Option C: Continuing Recognition: This option is available to programs that, during their previous review cycle, were recognized using the 6 to 8 key assessment model, and are submitting to SPAs whose standards have not changed since the previous submission. This model was first available for programs submitted in Fall 2004 and required for all programs submitted in Spring 2005 and thereafter. If programs meet these criteria, the documentation required for the current review could be significantly reduced as follows:

  1. Programs must submit data on all assessments.

  2. Programs submit documentation only for those assessments that are new or substantially changed since the previous submission

  3. Programs respond only to those items in Section I for which there has been substantial change since the pervious submission. 

  4. There is a greater focus on Section V focusing on how programs have used data to improve their program.

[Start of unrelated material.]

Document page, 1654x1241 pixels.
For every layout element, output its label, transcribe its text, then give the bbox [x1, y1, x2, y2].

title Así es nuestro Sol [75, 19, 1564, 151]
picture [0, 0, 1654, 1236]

Option D: Validity and Reliability Studies OptionThis option permits an institution to conduct validity and reliability studies of its assessments in lieu of other program report evidence requirements. The validity and reliability of assessments (content in relation to standards, consistency with other evidence, success in subsequent employment, etc.) is so integral to a standards and performance-based national recognition review that systematic examination of validity is essential.  It would, by definition, directly address SPA standards.  It would permit institutions with appropriately prepared faculty to formulate a task as part of accreditation that is meaningful for them, while, not unimportantly, helping to advance the research base for educator preparation.  It is an option that might lend itself to joint participation across several institutions, or at least across programs within an institution.  It is probably not an option that every institution has the capacity to execute; moreover, it would require a different kind of selection and/or training of reviewers. Before a program could choose this option, it must receive approval from NCATE.